### About this exercise
Once the pictures have been removed, repeat the remainder of the records exactly.
******
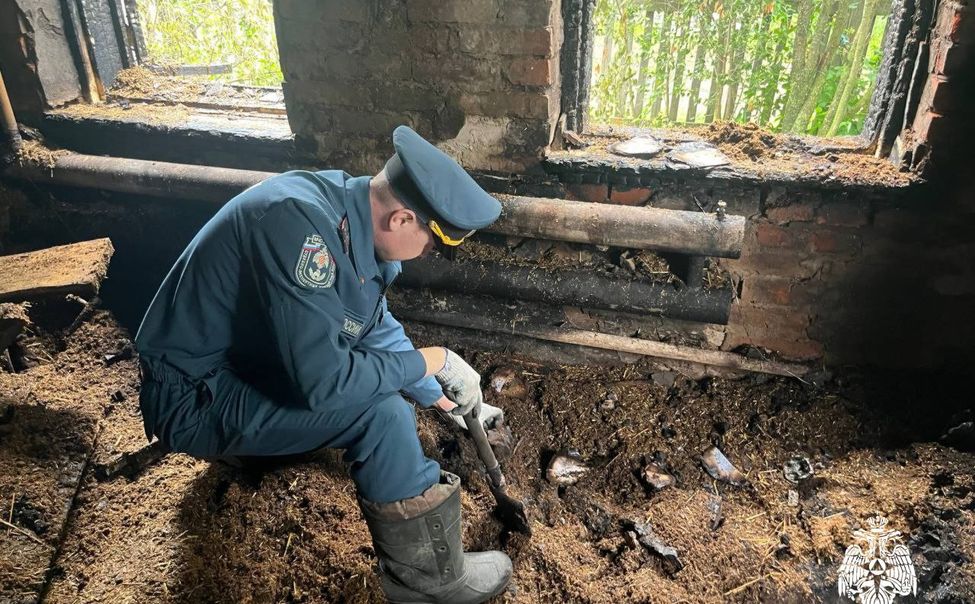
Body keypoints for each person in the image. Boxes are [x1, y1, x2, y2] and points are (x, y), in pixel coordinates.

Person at [135, 125, 513, 603]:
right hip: (194, 396)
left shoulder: (346, 211)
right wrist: (430, 359)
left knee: (391, 389)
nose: (425, 255)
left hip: (243, 366)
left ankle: (262, 446)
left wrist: (436, 389)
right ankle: (433, 585)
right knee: (382, 414)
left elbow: (370, 325)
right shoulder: (298, 228)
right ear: (401, 219)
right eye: (432, 244)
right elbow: (325, 384)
******
### Solution below
Body keypoints for each person in the image. Boxes are [x1, y1, x2, y2] and points are (x, y), in pixel coordinates.

Person at [135, 125, 513, 603]:
right hip: (194, 396)
left shoulder: (346, 211)
right wrist: (430, 359)
left knee: (391, 389)
nose: (425, 255)
left hip: (243, 366)
left ankle: (262, 446)
left wrist: (436, 389)
right ankle: (433, 585)
right knee: (382, 414)
left elbow: (370, 325)
right shoulder: (298, 228)
right ear: (401, 219)
right eye: (432, 244)
right elbow: (325, 384)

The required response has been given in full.